We all know and love Doctor Who, the British sci-fi series that has been around since 1963. But over these 51 years writers have made some … let’s say questionable decisions – the sort of decisions that leave viewers shifting uncomfortably on their sofas, trying desperately not to catch one another’s eye.
1. Creature of the Pit
Between 1974 and 1981, Tom baker was the incarnation of the Doctor and one of his final episodes was one of his most awkward.
I’m talking about the “Creature of the Pit” episode where the good Doctor was called to face a monster that was terrorizing a planet. The weird part is the monsters design that looked a bit like … well, a gigantic, floppy penis. At the end of the episode after the Doctor discovered that the monster is actually the victim, the script specifically called for a scene where the Doctor kisses the monster. And that’s just … weird considering how it looks.
2. Yellowface Makeup
“The Talons of Weng Chiang” adventure was set in Victorian London and featured Jack the Ripper-style murders and an evil Chinese villain … played by a white actor in makeup.
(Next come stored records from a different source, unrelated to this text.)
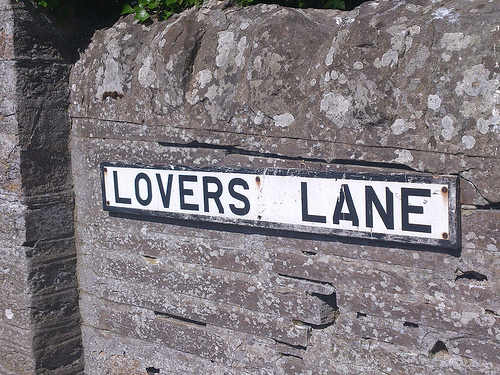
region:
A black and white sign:
[97, 161, 462, 253]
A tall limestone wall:
[0, 1, 497, 373]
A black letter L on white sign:
[111, 169, 133, 204]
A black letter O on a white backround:
[133, 171, 154, 207]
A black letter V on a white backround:
[153, 170, 174, 210]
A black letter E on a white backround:
[176, 172, 201, 213]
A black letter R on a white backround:
[201, 175, 225, 215]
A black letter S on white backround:
[225, 177, 252, 218]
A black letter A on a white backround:
[332, 181, 361, 227]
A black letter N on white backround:
[362, 182, 395, 231]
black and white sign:
[103, 166, 450, 245]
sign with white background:
[100, 150, 455, 250]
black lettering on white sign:
[110, 172, 442, 230]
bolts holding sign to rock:
[98, 162, 452, 241]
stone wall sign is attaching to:
[78, 10, 499, 374]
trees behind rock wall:
[113, 0, 348, 19]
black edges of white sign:
[94, 159, 461, 253]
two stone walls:
[5, 9, 498, 374]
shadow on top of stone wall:
[15, 10, 107, 75]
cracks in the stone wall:
[126, 234, 498, 374]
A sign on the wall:
[100, 162, 462, 253]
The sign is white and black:
[101, 162, 460, 252]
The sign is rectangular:
[99, 162, 461, 253]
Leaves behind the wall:
[123, 1, 177, 21]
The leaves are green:
[123, 1, 170, 23]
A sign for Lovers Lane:
[98, 163, 460, 250]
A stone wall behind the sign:
[3, 3, 495, 373]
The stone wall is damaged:
[2, 2, 499, 372]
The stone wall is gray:
[2, 2, 499, 374]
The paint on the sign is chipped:
[102, 164, 462, 252]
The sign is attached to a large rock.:
[53, 0, 498, 371]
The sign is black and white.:
[86, 148, 483, 261]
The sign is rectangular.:
[82, 140, 491, 265]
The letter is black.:
[107, 166, 133, 206]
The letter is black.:
[128, 170, 157, 209]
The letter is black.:
[153, 171, 177, 211]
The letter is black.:
[177, 169, 202, 211]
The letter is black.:
[198, 171, 225, 217]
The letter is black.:
[226, 175, 253, 217]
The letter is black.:
[358, 182, 396, 234]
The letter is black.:
[293, 178, 331, 227]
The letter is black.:
[328, 180, 363, 230]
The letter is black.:
[393, 183, 435, 235]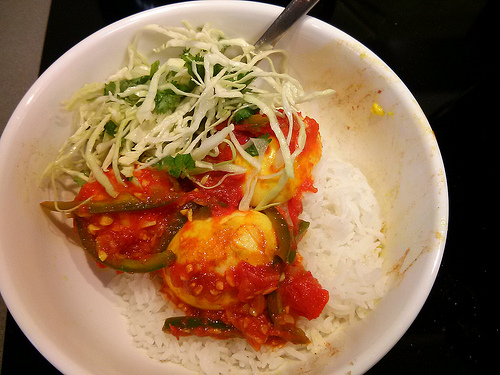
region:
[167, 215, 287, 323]
this is an egg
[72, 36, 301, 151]
these are some vegetables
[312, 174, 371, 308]
this is white rice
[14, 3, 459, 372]
this is a white plate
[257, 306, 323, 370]
this is tomato paste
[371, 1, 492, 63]
this is a black mat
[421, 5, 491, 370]
this is a black mat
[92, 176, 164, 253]
this is smashed tomato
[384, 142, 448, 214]
the plate is white in color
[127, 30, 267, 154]
the cabbages are sliced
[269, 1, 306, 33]
this is a spoon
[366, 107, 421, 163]
the plate is round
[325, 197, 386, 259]
the plate is white in color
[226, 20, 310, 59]
Silver utensil on side of bowl.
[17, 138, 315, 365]
Bowl is white in color.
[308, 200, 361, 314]
White rice on bottom of bowl.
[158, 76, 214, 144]
White cabbage in bowl.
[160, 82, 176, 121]
Green cilantro in bowl.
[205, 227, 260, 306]
Yellow squash in bowl.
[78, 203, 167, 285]
Green pepper in bowl.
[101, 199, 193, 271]
Red sauce on food in bowl.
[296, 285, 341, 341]
Red sauce in food in bowl.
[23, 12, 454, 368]
this is a dinner food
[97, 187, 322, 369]
the sauce on the food is red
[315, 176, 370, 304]
this is sticky rice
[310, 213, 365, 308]
the rice is white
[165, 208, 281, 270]
this vegetable is yellow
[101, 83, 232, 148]
this vegetable is light green and dark green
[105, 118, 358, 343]
food in the bowl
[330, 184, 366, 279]
the rice is white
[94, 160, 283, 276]
sauce on the food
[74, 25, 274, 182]
vegetables in the corner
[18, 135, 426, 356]
the bowl is round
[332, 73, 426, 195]
sauce on the bowl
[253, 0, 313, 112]
fork in the bowl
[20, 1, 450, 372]
A bowl of food.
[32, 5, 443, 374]
A white round bowl.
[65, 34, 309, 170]
Shredded lettuce.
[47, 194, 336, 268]
Slices of cooked green peppers.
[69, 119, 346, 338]
Food with a red sauce.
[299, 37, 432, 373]
food residue on the side of the bowl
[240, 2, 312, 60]
silver metal utensil in bowl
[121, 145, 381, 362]
white rice on bottom of bowl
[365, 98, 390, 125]
yellow corn kernel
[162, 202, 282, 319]
yellow cut tomato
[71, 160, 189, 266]
red cut tomato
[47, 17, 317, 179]
shredded green lettuce on top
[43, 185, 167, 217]
cut green pepper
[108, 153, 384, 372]
the rice is white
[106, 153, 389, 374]
the rice is in a pile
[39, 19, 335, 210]
the vegetables are shredded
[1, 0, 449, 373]
the food in the bowl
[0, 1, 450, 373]
the bowl is white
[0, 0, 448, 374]
the utensil in the bowl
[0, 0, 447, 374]
the red sauce in the bowl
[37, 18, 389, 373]
the shredded vegetable next to the rice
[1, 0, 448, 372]
the food is in the bowl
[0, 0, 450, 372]
the white bowl is filled with food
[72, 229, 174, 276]
The piece of pepper on the plate is green.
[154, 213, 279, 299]
The tomato sauce on the plate is red.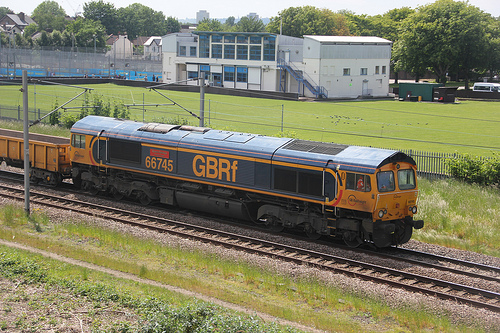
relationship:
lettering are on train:
[186, 148, 243, 184] [0, 115, 426, 252]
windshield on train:
[380, 163, 418, 196] [0, 115, 426, 252]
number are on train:
[137, 149, 179, 174] [0, 115, 426, 252]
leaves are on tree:
[392, 4, 493, 77] [380, 4, 498, 101]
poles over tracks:
[12, 72, 215, 221] [2, 160, 498, 309]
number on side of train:
[137, 149, 179, 174] [14, 109, 426, 257]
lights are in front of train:
[378, 199, 423, 217] [0, 115, 426, 252]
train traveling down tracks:
[14, 109, 426, 257] [2, 160, 498, 309]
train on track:
[14, 109, 426, 257] [0, 164, 498, 317]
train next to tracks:
[0, 115, 426, 252] [9, 161, 496, 324]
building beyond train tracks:
[158, 23, 403, 105] [3, 150, 497, 310]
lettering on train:
[184, 142, 244, 189] [0, 115, 426, 252]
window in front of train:
[381, 161, 418, 195] [0, 115, 426, 252]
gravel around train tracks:
[0, 153, 492, 328] [7, 165, 497, 306]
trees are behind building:
[0, 0, 494, 97] [149, 14, 396, 104]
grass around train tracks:
[2, 73, 497, 326] [3, 150, 497, 310]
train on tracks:
[0, 115, 426, 252] [108, 182, 480, 315]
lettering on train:
[186, 148, 243, 184] [41, 73, 423, 282]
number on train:
[137, 149, 179, 174] [31, 61, 430, 268]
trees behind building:
[403, 15, 470, 135] [117, 1, 401, 146]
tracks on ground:
[165, 190, 456, 308] [30, 155, 469, 325]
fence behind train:
[330, 122, 481, 187] [23, 82, 433, 277]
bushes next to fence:
[446, 120, 484, 189] [263, 102, 453, 172]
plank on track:
[125, 192, 182, 240] [35, 149, 464, 307]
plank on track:
[93, 190, 178, 292] [24, 167, 470, 310]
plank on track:
[188, 212, 224, 266] [30, 165, 449, 315]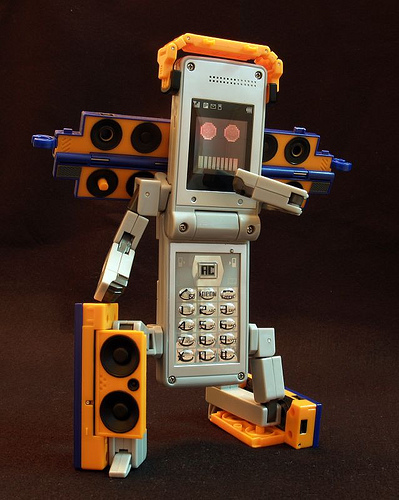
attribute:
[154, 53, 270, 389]
phone — silver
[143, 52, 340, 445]
cellphone — open, silver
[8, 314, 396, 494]
table — dark, textured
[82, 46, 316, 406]
phone — robot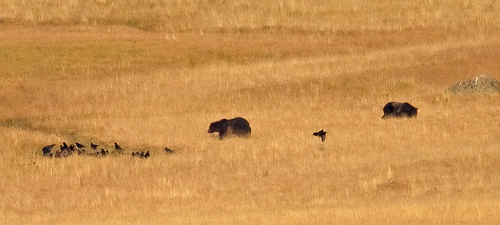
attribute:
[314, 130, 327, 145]
bird — flying away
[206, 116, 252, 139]
bear — brown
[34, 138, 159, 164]
birds — black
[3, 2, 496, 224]
grass — dry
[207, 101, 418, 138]
bears — black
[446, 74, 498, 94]
pile — small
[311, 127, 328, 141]
bird — flying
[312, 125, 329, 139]
bird — black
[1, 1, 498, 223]
weeds — tall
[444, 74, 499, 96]
rock — low, laying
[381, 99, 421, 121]
bear — brown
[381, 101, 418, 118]
bear — black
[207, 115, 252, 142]
bear — black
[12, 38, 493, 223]
grass — gold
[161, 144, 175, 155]
birds — black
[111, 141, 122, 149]
birds — black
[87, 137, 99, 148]
birds — black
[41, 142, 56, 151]
birds — black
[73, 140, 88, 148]
birds — black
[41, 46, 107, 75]
greener grass — flat-lying, green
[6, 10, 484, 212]
pasture — dry, grass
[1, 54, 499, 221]
field — large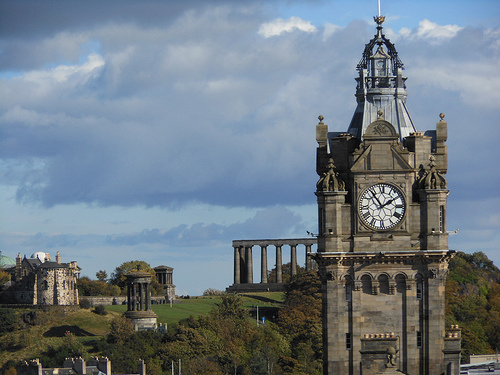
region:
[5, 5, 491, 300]
A blue, cloudy sky.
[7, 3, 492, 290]
Blue sky with grey and white clouds.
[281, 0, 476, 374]
A clock tower.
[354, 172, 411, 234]
Clock reading 1:55 p.m.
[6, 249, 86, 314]
Historic building in the background.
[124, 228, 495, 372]
Trees behind the clock tower.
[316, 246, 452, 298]
Ornamental architecture on the clock tower.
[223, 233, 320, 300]
Historic landmark near the clock tower.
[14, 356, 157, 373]
A row of chimneys.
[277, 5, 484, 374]
A tower featuring a round clock.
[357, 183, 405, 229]
A clock on the tower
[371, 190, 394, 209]
Hands on the clock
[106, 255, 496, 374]
Trees behind the tower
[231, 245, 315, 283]
Pillars behind the trees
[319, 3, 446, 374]
A stone tower in front of trees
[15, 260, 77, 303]
A stone building near the grassy field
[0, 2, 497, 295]
A cloudy sky above the tower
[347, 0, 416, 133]
A tower above the clock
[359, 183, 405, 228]
The clock has roman numerals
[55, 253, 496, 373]
The trees are near the grassy field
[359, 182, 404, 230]
clock on tower side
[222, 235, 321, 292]
tall pillars that are gray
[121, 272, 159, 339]
round pillars in a circle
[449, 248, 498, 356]
trees with green leaves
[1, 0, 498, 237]
clouds with blue sky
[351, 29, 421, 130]
decorative top on tower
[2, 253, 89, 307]
building on top of a hill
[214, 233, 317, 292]
columns on top of hill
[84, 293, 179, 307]
brick wall on hill top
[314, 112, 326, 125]
round sphere on top of tower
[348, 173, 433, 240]
its is 2oclcok on the clock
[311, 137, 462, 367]
the buidling is grey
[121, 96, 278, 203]
clouds are in the sky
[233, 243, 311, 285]
the pillars are six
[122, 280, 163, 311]
the pillars are four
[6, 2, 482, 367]
the scene is outdoors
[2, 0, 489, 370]
the photo was taken in the afternoon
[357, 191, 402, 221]
the clock handle is black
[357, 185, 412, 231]
the numbers are roman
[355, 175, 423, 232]
the clock is circular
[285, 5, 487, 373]
structure with clock on it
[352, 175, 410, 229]
clock on side of structure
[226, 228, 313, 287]
structure with several columns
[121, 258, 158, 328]
gazebo like structure in field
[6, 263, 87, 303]
castle like structure in field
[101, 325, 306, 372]
area with several trees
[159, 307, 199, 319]
field with green grass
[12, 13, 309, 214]
sky with clouds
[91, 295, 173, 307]
wall surrounding an area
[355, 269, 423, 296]
arched structures on tower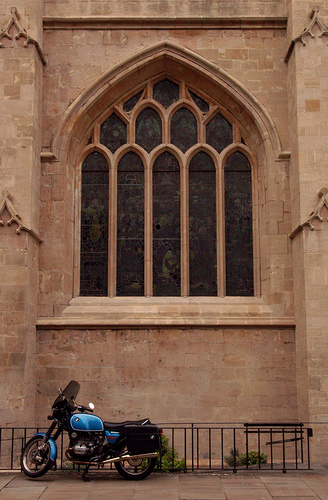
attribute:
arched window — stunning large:
[59, 44, 283, 327]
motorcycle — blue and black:
[4, 376, 178, 482]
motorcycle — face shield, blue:
[19, 378, 165, 486]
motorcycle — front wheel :
[16, 431, 63, 479]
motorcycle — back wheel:
[114, 444, 166, 482]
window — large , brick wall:
[62, 44, 286, 334]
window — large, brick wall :
[46, 35, 279, 301]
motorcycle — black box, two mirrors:
[17, 374, 169, 481]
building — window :
[45, 16, 283, 485]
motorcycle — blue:
[5, 382, 177, 498]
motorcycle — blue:
[31, 371, 193, 487]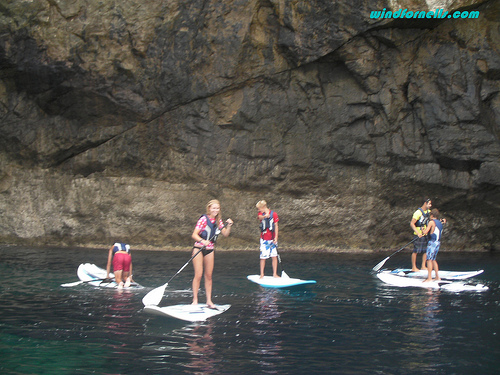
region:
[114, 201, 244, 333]
woman standing on a paddle board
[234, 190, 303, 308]
man standing on a board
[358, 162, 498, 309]
two people on boards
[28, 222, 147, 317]
a person kneeling on a board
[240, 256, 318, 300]
a white board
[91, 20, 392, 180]
a rocky cliff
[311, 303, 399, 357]
calm blue water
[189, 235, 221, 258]
black swim suit bottoms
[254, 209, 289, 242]
a red shirt on a man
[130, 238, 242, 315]
a paddle oar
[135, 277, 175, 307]
The row is white.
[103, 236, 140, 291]
Person sitting on their knees.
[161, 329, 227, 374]
Reflection in the water.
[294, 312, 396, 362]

Even the idea of white actors portraying Asians feels wrong and at the time it was aired, the show attracted considerable complains for its lazy stereotypes.
3. Love and Monsters
Released in 2006, “Love and Monsters” is probably the worst episode in all Doctor Who history. And this is all thanks to the last five minutes of the episode, in which a character named Elton admits he has sex with a paving slab.
But how and WHY? Well at the beginning of the episode Elton’s girlfriend was absorbed by a mysterious creature. After the doctor defeats the monster he realizes that unfortunately, the best he can do is recreate her mind and face, which will be forever embedded in a paving slab.
Returning to the last minutes of the show and uncomfortable moments, Elton admits he has a love life with this slab. That’s just … wrong!
4. The Infamous Cleavage
In 1984, in his final episode, the fifth Doctor Peter Davison sacrifices himself to save his companion, Peri. His final speech was supposed to be the crowning moment of a dark episode, that’s if the director didn’t opt to focus on Peri’s cleavage instead … for more than a minute!
5. Doctor in Distress
After BBC put Doctor Who on a hiatus in 1985, a group of fans got together and released a charity single – Doctor in Distress. The result was a tune that butchered the concept of music, definitely one of the most awful things the universe has ever produced. The song was performed by a group of 30 mid-level celebrities under the banner “Who Cares”, some of which you may never have heard of, including Ultravox, Tight Fit, and Bucks Fizz.
“We learned to accept six doctors with companions at their side
When they were faced with danger they didn’t run, they didn’t hide.”
6. Doctor Who – Transit
After Doctor Who was canceled in 1989 the only way whovians could get their dose was through books. But those Doctor Who novels were way different than the show as they included profanity, nudity and … hardcore sex.
One of these novels was Transit, set in a cyberpunk vision of the future. The book was filled with passages about people screwing in slum housing,and people drunkenly screwing at parties.
7. Doctor Who – Nekromanteia
Big Finish started producing Doctor Who audio dramas in 1999. Most of them were well received by fans, with the exception of Nekromanteia. It starts like your usual Doctor adventure … until you get to the rape scene. A character called Harlon attempts to force himself on the Doctor’s companion Erimem. She fights him off and afterward declares she will now have to live with the pain.
Thanks to this scene, Nekromanteia was so badly received that Peter Davison requested the author never write for Doctor Who again. He got his wish.
In 1966, character actor Patrick Troughton was chosen to take over the role of the Doctor. He was so afraid of being typecast and worried that being so identified with a children’s show would ruin his career, he toyed with ways of disguising his appearance. According to interviews he gave after leaving the role, his preferred method was to wear a turban and a layer of dark paint. In the end, the producer squashed his idea, asking him to instead play the character as a sort of intergalactic Charlie Chaplin.
9. The Pakistani Daleks
The Doctor Who teams loaned some Daleks to Spike Milligan for his comedy series named Q. And well, you just have to watch the video yourself to understand what he used them for.
10. A Fix with Sontarans
A Fix with Sontarans was a crossover between Doctor Who and Jim’ll Fix it, featuring nine-year-old Gareth Jenkins on his own special adventure, organized by Jimmy Savile. If you recognized the name, you understand why this was probably the most disturbing moment in all Doctor Who history.